_Extract_
· · ·
Pirates ahoy! Phill Jupitus visits Aardman Animations

The comedian meets the people who've spent five years making The Pirates! in an Adventure with Scientists!


It’s a genuinely strange feeling to be holding a film star in your hand. It’s odder still when the star in question is an elegantly sculpted 14in-tall pirate. I’m in the model-making department of world-renowned film-makers Aardman Animations in Bristol, where they are putting the finishing touches to their next feature-length production, The Pirates! in an Adventure with Scientists! (released in cinemas nationwide on Wednesday 28 March). 


An assortment of incredibly detailed cast members have been spread out on the desk in front of me and I am as nervous as I would be had I been granted an audience with George Clooney – although, to be fair, there’s little chance of me snapping off Clooney’s head by accident.


Somewhat unprofessionally, I start giggling, but I imagine that Aardman staff have become accustomed to such reactions from fully grown men on seeing their work. You see, despite being sent here in a very professional capacity representing Radio Times, I also have to admit to being a huge fan of Aardman’s work.

Several years ago I found myself in a large conference room in Bristol chatting to an avuncular, bearded man, idly tinkering with a lump of plasticine. The conference room belonged to Aardman and the man was Peter Lord, the creator of Morph. I’ve kept in touch with the team from that moment on, even on one occasion providing some voices for their hilarious series Rex the Runt. So when I received an invitation to look at what they had been up to for the past five years, they didn’t have to ask me twice.

Andrew Bloxham, the senior supervisor in the model-making department, lifts up the surprisingly flexible and luxuriant beard of Pirate Captain (voiced by Hugh Grant) and explains how they addressed the problem of moving the beard around with his various facial expressions. My impression of Aardman’s work has always been informed by childhood memories of Morph and the early Wallace and Gromit films. The image of dextrous and patient animators slowly moulding and repositioning lumps of plasticine over many long months has always been how I imagine their work.


But today, things have moved on. Models are made of flexible resins and plastics. I look at a huge box of grinning, leering and scowling mouths for the Pirate Captain, which cover every possible word and facial expression he could make. There are a stunning 897 of these lower jaws and the foam beard moves with them. This kind of pre-preparation enables animators to work faster than in the past.

Like most places where fantastic visions are created, the studio building is surprisingly ordinary, located on an industrial estate. I am ushered down long grey corridors. It’s only when we dash past hastily scribbled signs hung on black curtains saying, “Shooting. No admittance” that I actually feel I’m in a film studio.
· · ·
_Provided records_
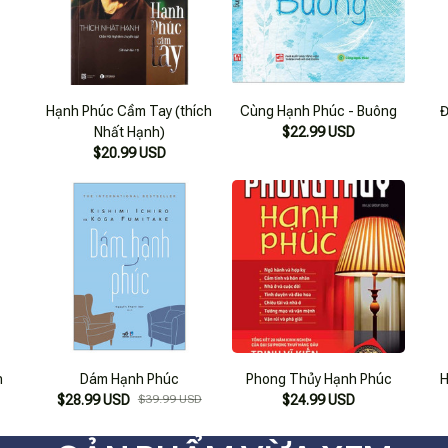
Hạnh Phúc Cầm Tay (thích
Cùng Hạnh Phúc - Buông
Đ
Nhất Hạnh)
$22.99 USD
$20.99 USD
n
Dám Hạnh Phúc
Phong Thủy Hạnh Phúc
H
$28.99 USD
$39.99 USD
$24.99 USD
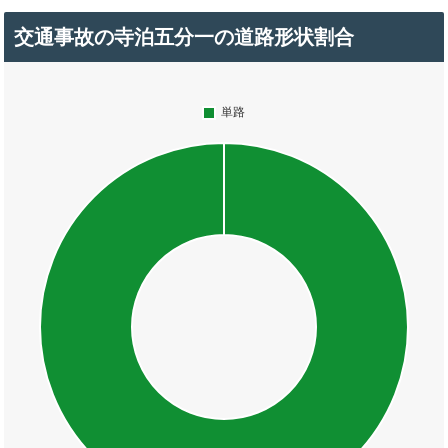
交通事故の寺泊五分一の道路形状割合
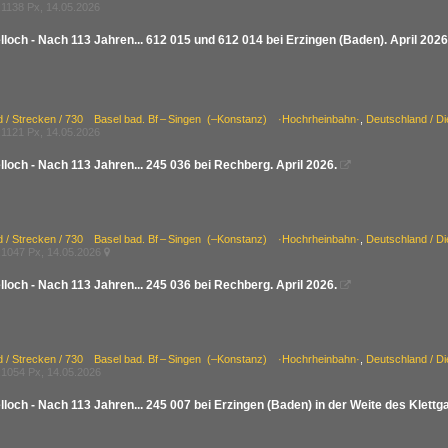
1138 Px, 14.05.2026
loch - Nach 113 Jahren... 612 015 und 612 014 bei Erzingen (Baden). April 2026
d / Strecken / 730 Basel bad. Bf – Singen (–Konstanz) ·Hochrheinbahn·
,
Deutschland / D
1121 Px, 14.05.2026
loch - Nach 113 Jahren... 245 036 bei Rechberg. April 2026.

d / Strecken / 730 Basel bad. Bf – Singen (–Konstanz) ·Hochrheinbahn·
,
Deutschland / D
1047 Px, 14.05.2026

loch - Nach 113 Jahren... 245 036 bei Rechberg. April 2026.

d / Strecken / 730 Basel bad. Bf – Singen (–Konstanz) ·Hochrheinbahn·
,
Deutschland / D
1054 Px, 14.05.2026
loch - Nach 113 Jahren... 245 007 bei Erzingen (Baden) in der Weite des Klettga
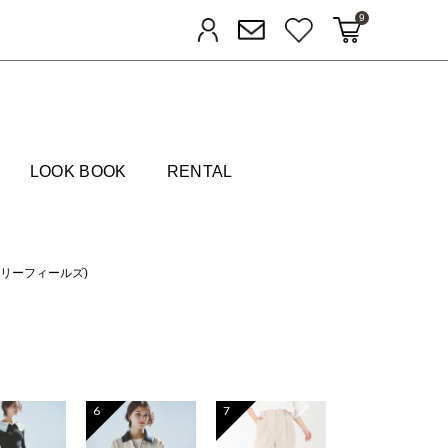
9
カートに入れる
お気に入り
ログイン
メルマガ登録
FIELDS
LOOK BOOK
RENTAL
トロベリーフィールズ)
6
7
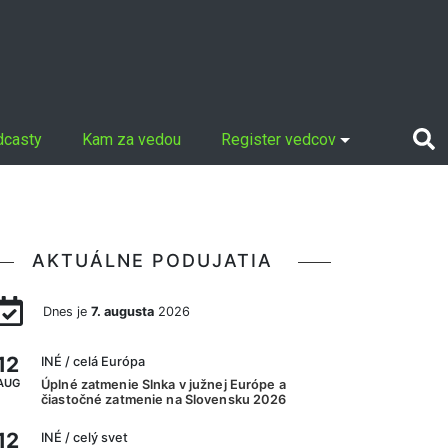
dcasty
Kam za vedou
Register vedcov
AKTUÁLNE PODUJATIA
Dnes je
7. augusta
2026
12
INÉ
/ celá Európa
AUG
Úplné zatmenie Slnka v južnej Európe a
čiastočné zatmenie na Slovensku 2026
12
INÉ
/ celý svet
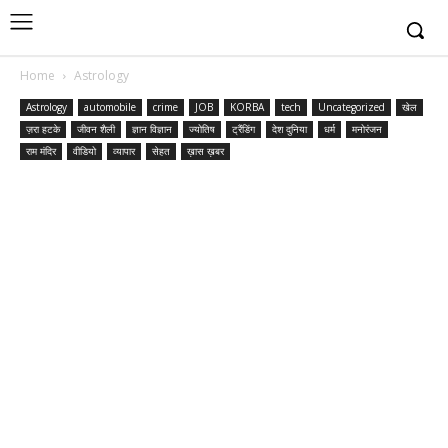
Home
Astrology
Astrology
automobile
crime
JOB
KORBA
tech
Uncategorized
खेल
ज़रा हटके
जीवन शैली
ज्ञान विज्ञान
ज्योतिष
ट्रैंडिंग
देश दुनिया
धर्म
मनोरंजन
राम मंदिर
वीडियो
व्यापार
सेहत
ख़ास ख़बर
· · ·
_Work request_
Extract the passage of the article on Aardman Animations from "Like most places" to "a film studio.". The listing has no connection to the article on Aardman Animations.

_Result of the task_
Like most places where fantastic visions are created, the studio building is surprisingly ordinary, located on an industrial estate. I am ushered down long grey corridors. It’s only when we dash past hastily scribbled signs hung on black curtains saying, “Shooting. No admittance” that I actually feel I’m in a film studio.